We do, however, have the right to criticize people who ban IA from their site.
If they have fears about losing revenue - and although I find them silly - there are other ways of going about it, such as only allowing access to pages some weeks or months after they've been published.
Civility is a good keyword, and while this may be a bit of a stretch, imagine sitting in public cafés and writing down what people say, and then criticizing people for lowering their voice and turning their back so you can't read their lips, even though you genuinely mean well, and just want to preserve daily public life for future historians. In general, this is what this attitude of "the internet" feeling entitled to whatever was ever posted anywhere feels to me. Maybe I just don't get it, but I really don't get it.
I think the question wether a private conversation should be recorded just because it's in public, just because you can, is kind of a no-brainer, but here are ones I don't have an answer to: Should an artist be allowed to make a performance and ask it to not be recorded? Should someone be able to hold a political speech and ask the same? For me the answers are kind yes, and no-ish... but what about political art? Are we allowed to try to influence people, and then try to erase the traces? Now that is tricky, and I may have ended up ranting myself into agreeing more with the IA "side" of the argument than I expected to. Because either something is personal, trivial in one way or another, or commercial and/or political. Personal things I think should be respected, but commercial and political things shouldn't be, they do belong to historians.

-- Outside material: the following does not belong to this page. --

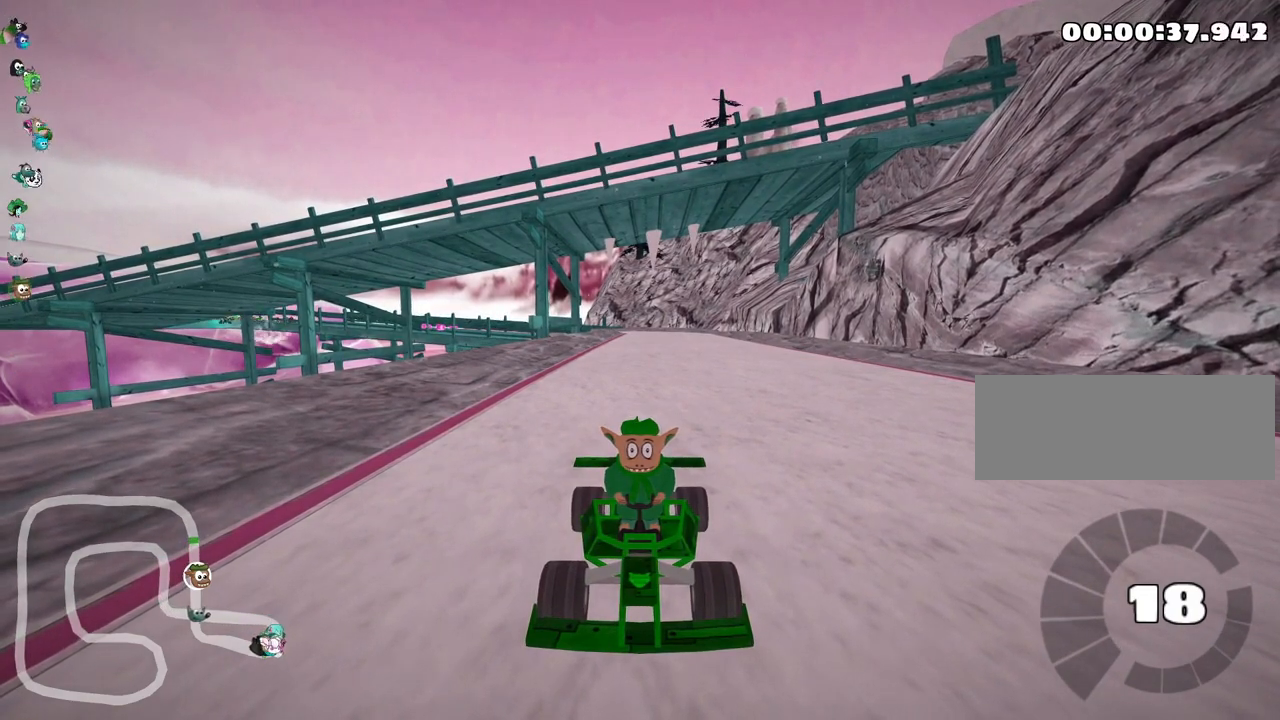
{"keys": ["look"], "events": [[283, "fire", "up"], [350, "fire", "down"], [450, "fire", "up"]]}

Well, fuck.
[this is why I "blog" bit, actually -- because posting stuff online makes me think harder about them than I would otherwise, I don't even need an actual audience for that, just the possibility of one -- but that's also why I don't feel great about all of that floating around forever, it's all rather temporary in nature, a process.. and the person who wrote stuff a year ago does not exist anymore, so why should the name of this current person be attached to it?]